[HOW TO COMPLETE THIS TASK]:
All of the data below is to be printed again exactly.

[AVAILABLE RECORDS]:
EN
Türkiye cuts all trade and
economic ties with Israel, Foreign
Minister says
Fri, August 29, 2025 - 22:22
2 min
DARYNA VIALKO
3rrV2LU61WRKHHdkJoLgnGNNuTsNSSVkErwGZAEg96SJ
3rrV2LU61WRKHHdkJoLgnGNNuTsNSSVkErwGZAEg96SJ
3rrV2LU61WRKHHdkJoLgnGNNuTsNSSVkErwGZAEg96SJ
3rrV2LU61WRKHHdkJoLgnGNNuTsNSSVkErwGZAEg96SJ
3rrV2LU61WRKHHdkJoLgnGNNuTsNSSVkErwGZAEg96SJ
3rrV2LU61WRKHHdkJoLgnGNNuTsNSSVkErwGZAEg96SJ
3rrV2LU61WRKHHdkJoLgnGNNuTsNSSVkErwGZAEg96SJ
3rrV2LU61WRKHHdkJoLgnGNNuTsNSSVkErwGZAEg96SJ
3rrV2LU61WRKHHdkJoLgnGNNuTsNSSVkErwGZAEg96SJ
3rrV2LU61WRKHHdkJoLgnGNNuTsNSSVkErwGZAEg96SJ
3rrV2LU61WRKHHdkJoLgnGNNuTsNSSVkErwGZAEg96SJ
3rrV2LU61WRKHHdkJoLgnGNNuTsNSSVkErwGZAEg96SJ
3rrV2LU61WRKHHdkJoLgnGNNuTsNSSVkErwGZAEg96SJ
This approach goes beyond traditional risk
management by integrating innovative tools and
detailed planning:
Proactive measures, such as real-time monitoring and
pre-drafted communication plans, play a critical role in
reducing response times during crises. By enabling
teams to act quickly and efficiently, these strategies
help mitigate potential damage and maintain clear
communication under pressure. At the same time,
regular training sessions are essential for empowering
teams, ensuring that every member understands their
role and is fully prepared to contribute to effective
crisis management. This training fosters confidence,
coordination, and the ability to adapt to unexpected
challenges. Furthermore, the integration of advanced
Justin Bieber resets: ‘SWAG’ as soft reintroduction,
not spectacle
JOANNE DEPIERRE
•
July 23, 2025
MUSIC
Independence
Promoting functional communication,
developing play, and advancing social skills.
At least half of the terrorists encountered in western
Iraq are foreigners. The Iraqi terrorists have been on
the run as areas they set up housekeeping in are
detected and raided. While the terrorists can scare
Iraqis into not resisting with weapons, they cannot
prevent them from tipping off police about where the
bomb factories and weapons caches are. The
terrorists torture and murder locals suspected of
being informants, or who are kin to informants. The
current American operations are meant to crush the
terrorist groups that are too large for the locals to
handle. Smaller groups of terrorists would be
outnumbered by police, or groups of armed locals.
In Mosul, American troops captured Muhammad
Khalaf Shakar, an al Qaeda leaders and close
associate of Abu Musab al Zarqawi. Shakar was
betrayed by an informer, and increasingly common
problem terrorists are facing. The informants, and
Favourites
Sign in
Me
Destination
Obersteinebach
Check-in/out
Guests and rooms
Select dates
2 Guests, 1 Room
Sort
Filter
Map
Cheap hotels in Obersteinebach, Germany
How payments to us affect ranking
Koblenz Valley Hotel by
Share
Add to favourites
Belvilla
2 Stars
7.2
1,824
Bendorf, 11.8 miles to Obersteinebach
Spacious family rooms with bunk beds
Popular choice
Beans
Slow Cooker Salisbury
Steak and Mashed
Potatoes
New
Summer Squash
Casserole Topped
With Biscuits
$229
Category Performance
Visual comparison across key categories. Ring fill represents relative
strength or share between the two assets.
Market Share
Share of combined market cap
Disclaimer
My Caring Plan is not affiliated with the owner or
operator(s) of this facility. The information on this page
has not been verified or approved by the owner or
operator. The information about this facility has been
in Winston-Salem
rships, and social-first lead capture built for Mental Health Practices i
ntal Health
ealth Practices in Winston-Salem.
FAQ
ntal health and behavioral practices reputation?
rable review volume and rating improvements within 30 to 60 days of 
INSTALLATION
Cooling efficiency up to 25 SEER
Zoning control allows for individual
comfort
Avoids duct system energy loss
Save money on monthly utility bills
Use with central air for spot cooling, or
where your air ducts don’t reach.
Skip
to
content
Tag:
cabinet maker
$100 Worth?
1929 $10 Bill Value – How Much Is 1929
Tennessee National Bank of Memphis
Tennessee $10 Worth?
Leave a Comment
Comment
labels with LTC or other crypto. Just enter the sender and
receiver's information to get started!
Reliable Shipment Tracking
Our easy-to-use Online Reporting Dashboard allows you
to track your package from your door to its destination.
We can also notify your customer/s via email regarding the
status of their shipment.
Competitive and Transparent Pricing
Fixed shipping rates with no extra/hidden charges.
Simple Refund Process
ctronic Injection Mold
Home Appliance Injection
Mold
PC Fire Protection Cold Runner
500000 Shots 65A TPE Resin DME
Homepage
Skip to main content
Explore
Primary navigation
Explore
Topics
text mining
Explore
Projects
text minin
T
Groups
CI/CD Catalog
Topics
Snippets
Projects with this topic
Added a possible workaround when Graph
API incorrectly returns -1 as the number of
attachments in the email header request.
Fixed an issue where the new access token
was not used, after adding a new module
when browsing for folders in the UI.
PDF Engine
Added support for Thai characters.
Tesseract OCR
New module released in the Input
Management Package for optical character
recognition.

[OUTPUT]:
EN
Türkiye cuts all trade and
economic ties with Israel, Foreign
Minister says
Fri, August 29, 2025 - 22:22
2 min
DARYNA VIALKO
3rrV2LU61WRKHHdkJoLgnGNNuTsNSSVkErwGZAEg96SJ
3rrV2LU61WRKHHdkJoLgnGNNuTsNSSVkErwGZAEg96SJ
3rrV2LU61WRKHHdkJoLgnGNNuTsNSSVkErwGZAEg96SJ
3rrV2LU61WRKHHdkJoLgnGNNuTsNSSVkErwGZAEg96SJ
3rrV2LU61WRKHHdkJoLgnGNNuTsNSSVkErwGZAEg96SJ
3rrV2LU61WRKHHdkJoLgnGNNuTsNSSVkErwGZAEg96SJ
3rrV2LU61WRKHHdkJoLgnGNNuTsNSSVkErwGZAEg96SJ
3rrV2LU61WRKHHdkJoLgnGNNuTsNSSVkErwGZAEg96SJ
3rrV2LU61WRKHHdkJoLgnGNNuTsNSSVkErwGZAEg96SJ
3rrV2LU61WRKHHdkJoLgnGNNuTsNSSVkErwGZAEg96SJ
3rrV2LU61WRKHHdkJoLgnGNNuTsNSSVkErwGZAEg96SJ
3rrV2LU61WRKHHdkJoLgnGNNuTsNSSVkErwGZAEg96SJ
3rrV2LU61WRKHHdkJoLgnGNNuTsNSSVkErwGZAEg96SJ
This approach goes beyond traditional risk
management by integrating innovative tools and
detailed planning:
Proactive measures, such as real-time monitoring and
pre-drafted communication plans, play a critical role in
reducing response times during crises. By enabling
teams to act quickly and efficiently, these strategies
help mitigate potential damage and maintain clear
communication under pressure. At the same time,
regular training sessions are essential for empowering
teams, ensuring that every member understands their
role and is fully prepared to contribute to effective
crisis management. This training fosters confidence,
coordination, and the ability to adapt to unexpected
challenges. Furthermore, the integration of advanced
Justin Bieber resets: ‘SWAG’ as soft reintroduction,
not spectacle
JOANNE DEPIERRE
•
July 23, 2025
MUSIC
Independence
Promoting functional communication,
developing play, and advancing social skills.
At least half of the terrorists encountered in western
Iraq are foreigners. The Iraqi terrorists have been on
the run as areas they set up housekeeping in are
detected and raided. While the terrorists can scare
Iraqis into not resisting with weapons, they cannot
prevent them from tipping off police about where the
bomb factories and weapons caches are. The
terrorists torture and murder locals suspected of
being informants, or who are kin to informants. The
current American operations are meant to crush the
terrorist groups that are too large for the locals to
handle. Smaller groups of terrorists would be
outnumbered by police, or groups of armed locals.
In Mosul, American troops captured Muhammad
Khalaf Shakar, an al Qaeda leaders and close
associate of Abu Musab al Zarqawi. Shakar was
betrayed by an informer, and increasingly common
problem terrorists are facing. The informants, and
Favourites
Sign in
Me
Destination
Obersteinebach
Check-in/out
Guests and rooms
Select dates
2 Guests, 1 Room
Sort
Filter
Map
Cheap hotels in Obersteinebach, Germany
How payments to us affect ranking
Koblenz Valley Hotel by
Share
Add to favourites
Belvilla
2 Stars
7.2
1,824
Bendorf, 11.8 miles to Obersteinebach
Spacious family rooms with bunk beds
Popular choice
Beans
Slow Cooker Salisbury
Steak and Mashed
Potatoes
New
Summer Squash
Casserole Topped
With Biscuits
$229
Category Performance
Visual comparison across key categories. Ring fill represents relative
strength or share between the two assets.
Market Share
Share of combined market cap
Disclaimer
My Caring Plan is not affiliated with the owner or
operator(s) of this facility. The information on this page
has not been verified or approved by the owner or
operator. The information about this facility has been
in Winston-Salem
rships, and social-first lead capture built for Mental Health Practices i
ntal Health
ealth Practices in Winston-Salem.
FAQ
ntal health and behavioral practices reputation?
rable review volume and rating improvements within 30 to 60 days of 
INSTALLATION
Cooling efficiency up to 25 SEER
Zoning control allows for individual
comfort
Avoids duct system energy loss
Save money on monthly utility bills
Use with central air for spot cooling, or
where your air ducts don’t reach.
Skip
to
content
Tag:
cabinet maker
$100 Worth?
1929 $10 Bill Value – How Much Is 1929
Tennessee National Bank of Memphis
Tennessee $10 Worth?
Leave a Comment
Comment
labels with LTC or other crypto. Just enter the sender and
receiver's information to get started!
Reliable Shipment Tracking
Our easy-to-use Online Reporting Dashboard allows you
to track your package from your door to its destination.
We can also notify your customer/s via email regarding the
status of their shipment.
Competitive and Transparent Pricing
Fixed shipping rates with no extra/hidden charges.
Simple Refund Process
ctronic Injection Mold
Home Appliance Injection
Mold
PC Fire Protection Cold Runner
500000 Shots 65A TPE Resin DME
Homepage
Skip to main content
Explore
Primary navigation
Explore
Topics
text mining
Explore
Projects
text minin
T
Groups
CI/CD Catalog
Topics
Snippets
Projects with this topic
Added a possible workaround when Graph
API incorrectly returns -1 as the number of
attachments in the email header request.
Fixed an issue where the new access token
was not used, after adding a new module
when browsing for folders in the UI.
PDF Engine
Added support for Thai characters.
Tesseract OCR
New module released in the Input
Management Package for optical character
recognition.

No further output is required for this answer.